IFN-γ, also known as Type II IFN or immune interferon, is predominantly produced by innate immune cells, such as Natural Killer (NK) cells and innate lymphoid type 1 cells (ILC1), and activated adaptive immune cells, such as Th1 CD4+ T cells and cytotoxic CD8+ T cells [1]. This cytokine is produced as a secreted homodimeric molecule in response to infections and growing tumors [1, 2]. IFN-γ engages a receptor composed of two IFN-γR1 chains and two IFNγ-R2a, thus forming a hexameric complex [2]. While IFN-γR1 is constitutively expressed on all nucleated cells, the expression of IFNγ-R2 is tightly regulated. The binding of IFN-γ to its receptors triggers a JAK1/JAK2 signal transduction leading to the activation of STAT1. Activated STAT1 forms homodimers that are translocated to the nucleus where they bind interferon-gamma-activated sites (GAS) in the promoter of interferon-stimulated genes (ISGs). ISGs encode many products with direct effector or regulatory immune functions [1]. Thus IFN-γ plays a versatile role in immune responses and tissue homeostasis [1].
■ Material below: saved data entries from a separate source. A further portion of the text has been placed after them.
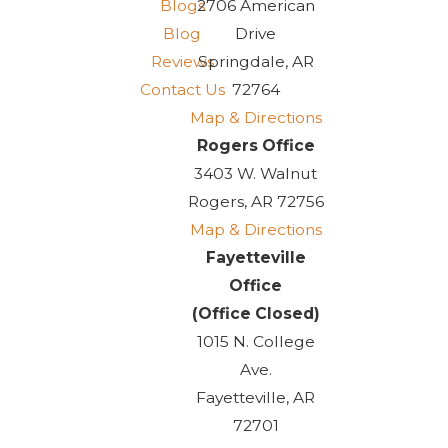
Blogs
2706 American
Blog
Drive
Reviews
Springdale, AR
Contact Us
72764
Map & Directions
Rogers Office
3403 W. Walnut
Rogers, AR 72756
Map & Directions
Fayetteville
Office
(Office Closed)
1015 N. College
Ave.
Fayetteville, AR
72701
Relevance for therapeutics development

IFN-γ contributes to the pathogenesis of inflammatory diseases, such as Crohn's disease, psoriasis, haemophagocytic lymphohistiocytosis (HLH), and macrophage activation syndrome (MAS) [3-5].
Fontolizumab (aka HuZAF™) is a therapeutic, humanized monoclonal antibody (mAb) that targets IFN-γ. By binding to IFN-γ, Fontolizumab prevents it from interacting with its receptor (IFN-γR) on the surface of immune cells, thus inhibiting downstream inflammatory response. Fontolizumab was used as an immunosuppressive drug to treat inflammatory diseases, including Crohn's disease and psoriasis. While the mode of action was promising, clinical trials did not demonstrate sufficient clinical benefit [4, 5].
Emapalumab is a fully human monoclonal antibody (mAb) that targets both free and receptor-bound IFN-γ, preventing downstream signaling. This therapeutic antibody was FDA-approved in 2018 for treating pediatric and adult patients with HLH [3]. 
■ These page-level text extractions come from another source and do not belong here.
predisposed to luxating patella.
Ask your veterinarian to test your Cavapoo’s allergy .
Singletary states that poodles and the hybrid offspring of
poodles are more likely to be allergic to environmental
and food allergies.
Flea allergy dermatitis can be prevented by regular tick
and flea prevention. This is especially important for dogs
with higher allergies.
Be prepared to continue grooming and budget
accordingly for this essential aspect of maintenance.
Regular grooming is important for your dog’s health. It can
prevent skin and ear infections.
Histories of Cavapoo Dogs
The administration of recombinant IFN-γ is a strategy for enhancing anti-infectious and anti-tumoral innate and adaptive immune responses.
Interferon gamma-1b (Actimmune®) is a form of recombinant human IFN-γ approved by the FDA to treat infections associated with chronic granulomatous disease and to slow the progression of severe malignant osteopetrosis [6]. IFN-γ monotherapy to treat cancer has been of limited success. This is partly explained by IFN-γ's short half-life and dual anti- and pro-tumor activities [7, 8]. Multiple clinical trials are ongoing to explore the combination of IFN-γ with other cancer therapeutics [8].
Another strategy relies on the engineering of IFN-γ partial agonists to tune IFN-γ receptor signaling output. Interestingly, such recombinant IFN-γ variants can exhibit biased gene-expression profiles, such as the retention of upregulation of class I molecules and impaired induction of inhibitory checkpoint molecules by cancer cells [2]. These results demonstrate that the two opposing functions of IFN-γ in the tumor microenvironment can be decoupled, offering a route for therapeutic applications.

References:

1. Ivashkiv L.B., 2018. IFNγ: signalling, epigenetics and roles in immunity, metabolism, disease and cancer immunotherapy. Nat Rev Immunol. 18(9):545-558
2. Mendoza, J.L., et al., 2019. Structure of the IFNγ receptor complex guides design of biased agonists. Nature. 567(7746):56-60.
3. Vallurupalli M. & Berliner N., 2019. Emapalumab for the treatment of relapsed/refractory hemophagocytic lymphohistiocytosis. Blood. 134(21):1783-1786.
4. Reinisch W et al., 2009. Fontolizumab in moderate to severe Crohn's disease: A phase 2, randomized, double-blind, placebo-controlled, multiple-dose study. Infl Bowel Dis., 16(2):233-242.
5. Harden J.L., et al., 2015. Humanized anti-IFNg (HuZAF) in the treatment of psoriasis. J. Aller Clin Immunol. 135(2):553.
6. Silva, A.C. & Lobo, J.M. Sousa., 2020. Cytokines and growth factors. Current Applications of Pharmaceutical Biotechnology. 87-113.
7. Castro, F., et al., 2018. Interferon-Gamma at the Crossroads of Tumor Immune Surveillance or Evasion. Front Immunol. 9:847.
8. Yi, M., et al., 2024. Targeting cytokine and chemokine signaling pathways for cancer therapy. Signal Transduction and Targeted Therapy. 9(1):176.